*Exercise task*. Pull out each line in the entries below that contains the word "family". Case matters.

— BEGIN Exercise input —

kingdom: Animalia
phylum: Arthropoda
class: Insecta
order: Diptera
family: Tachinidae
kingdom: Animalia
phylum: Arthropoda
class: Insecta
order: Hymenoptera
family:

— END Exercise input —
— BEGIN Exercise input —

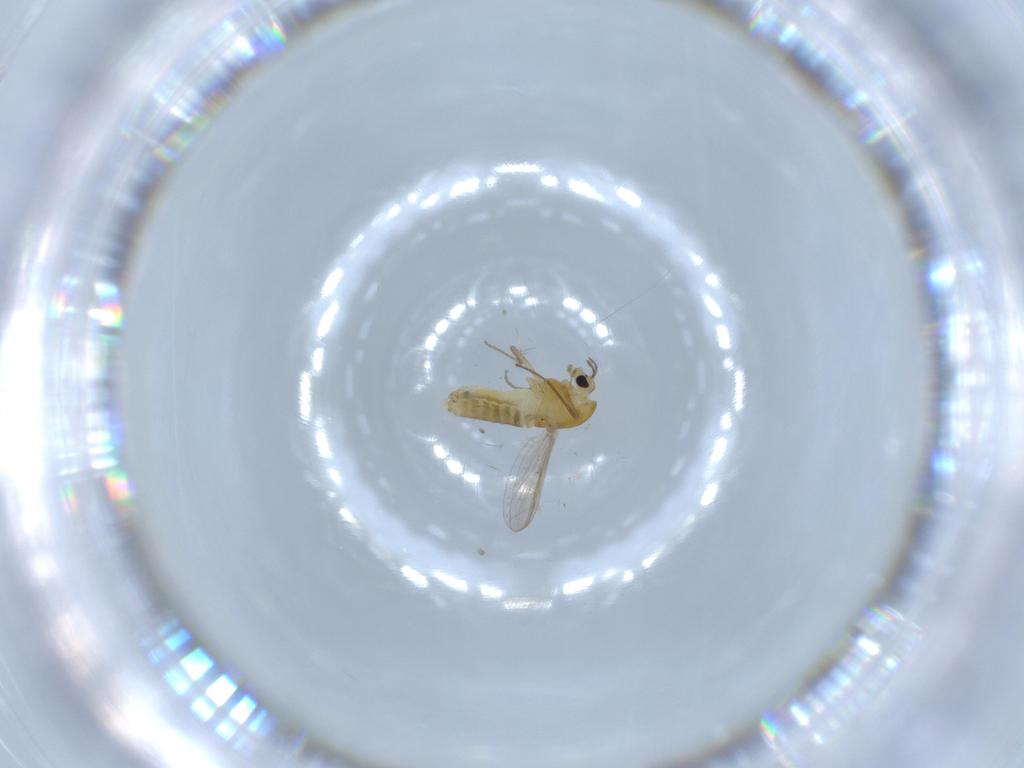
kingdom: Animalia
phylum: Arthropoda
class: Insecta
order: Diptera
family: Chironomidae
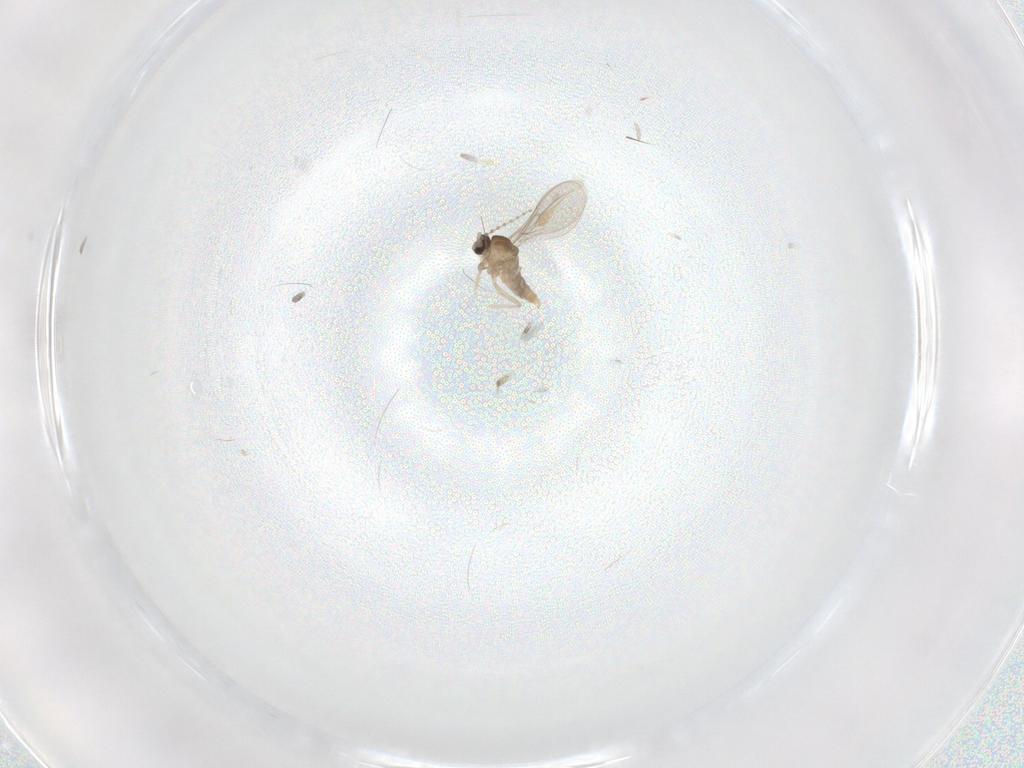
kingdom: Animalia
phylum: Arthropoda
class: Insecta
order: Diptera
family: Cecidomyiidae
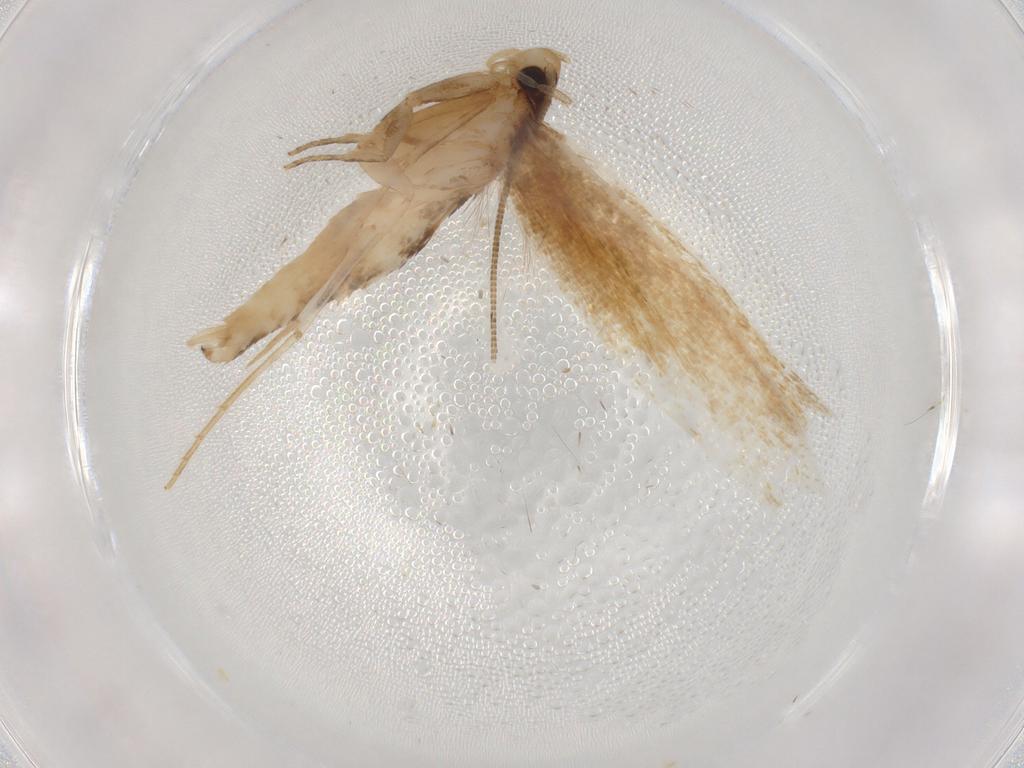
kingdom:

— END Exercise input —
— BEGIN Exercise input —

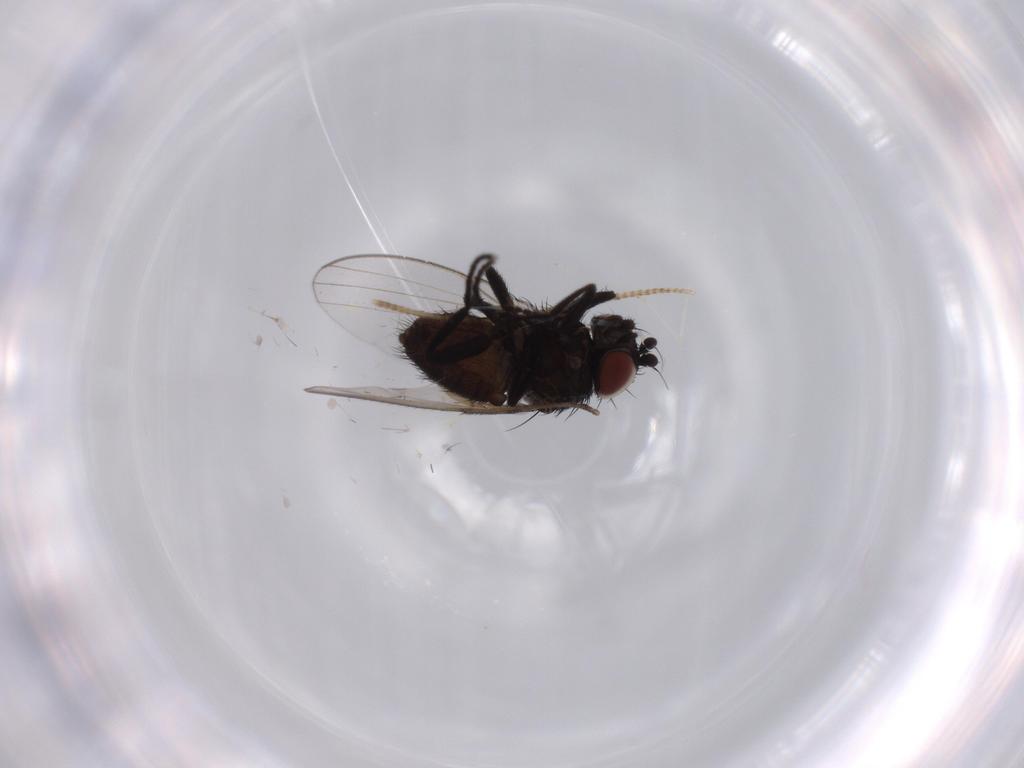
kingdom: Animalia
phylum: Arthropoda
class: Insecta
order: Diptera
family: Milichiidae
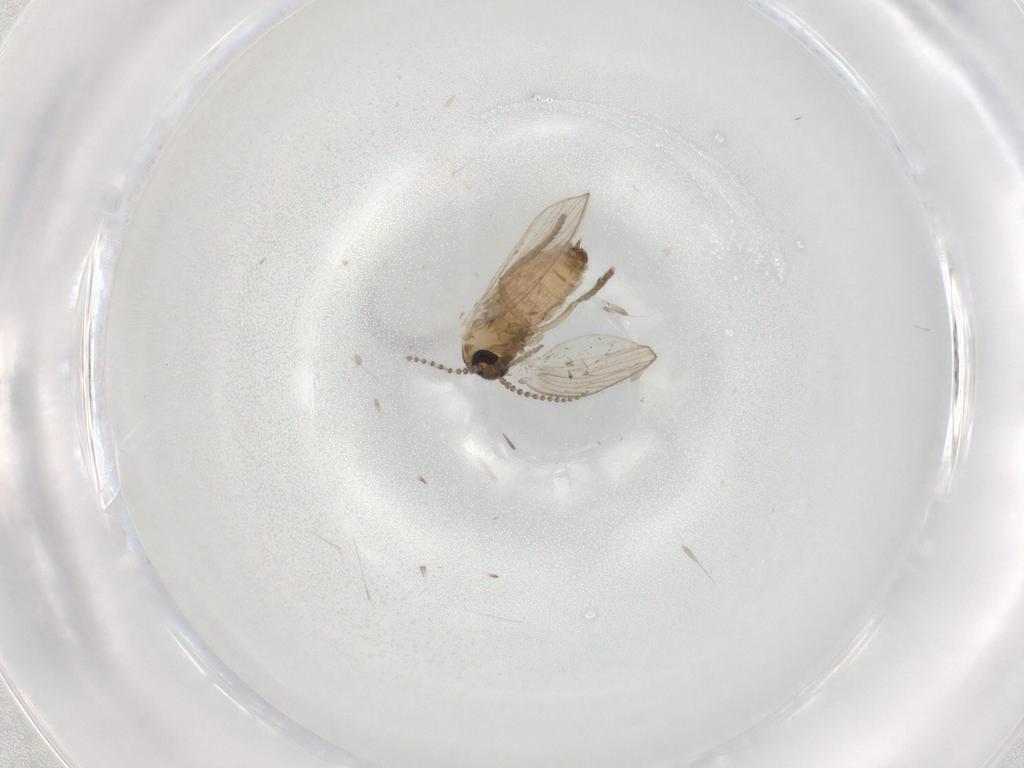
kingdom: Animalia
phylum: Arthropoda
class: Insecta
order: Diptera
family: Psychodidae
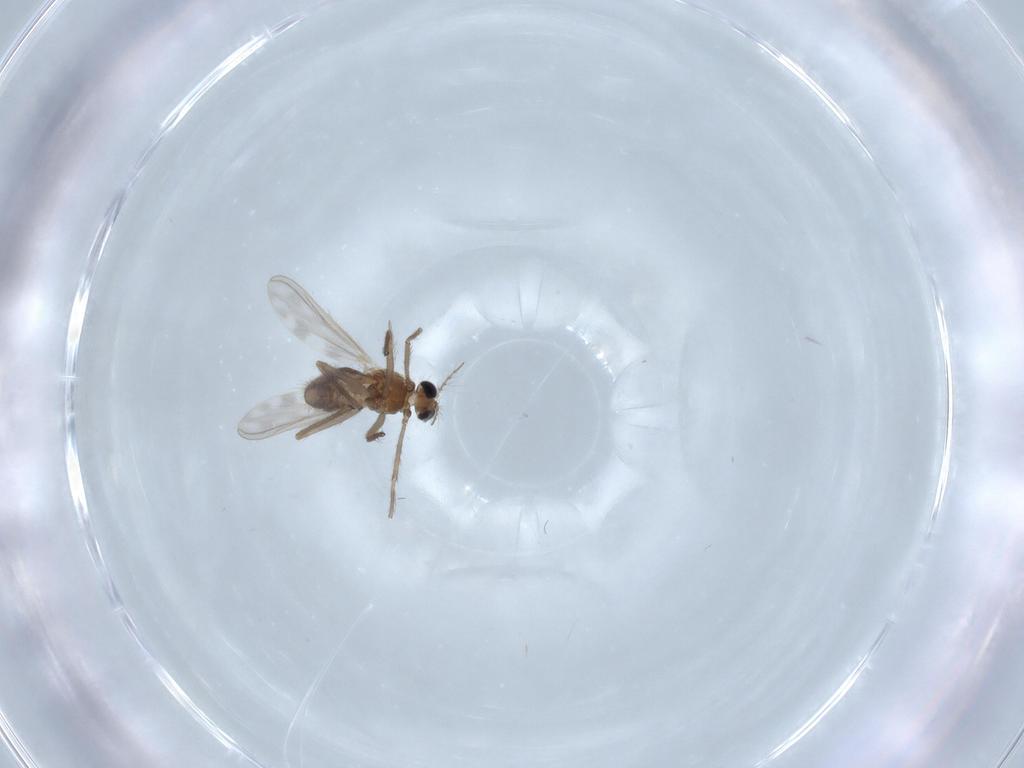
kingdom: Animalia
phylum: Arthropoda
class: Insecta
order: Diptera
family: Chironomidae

— END Exercise input —

*Answer for the task*.
family: Tachinidae
family:
family: Chironomidae
family: Cecidomyiidae
family: Milichiidae
family: Psychodidae
family: Chironomidae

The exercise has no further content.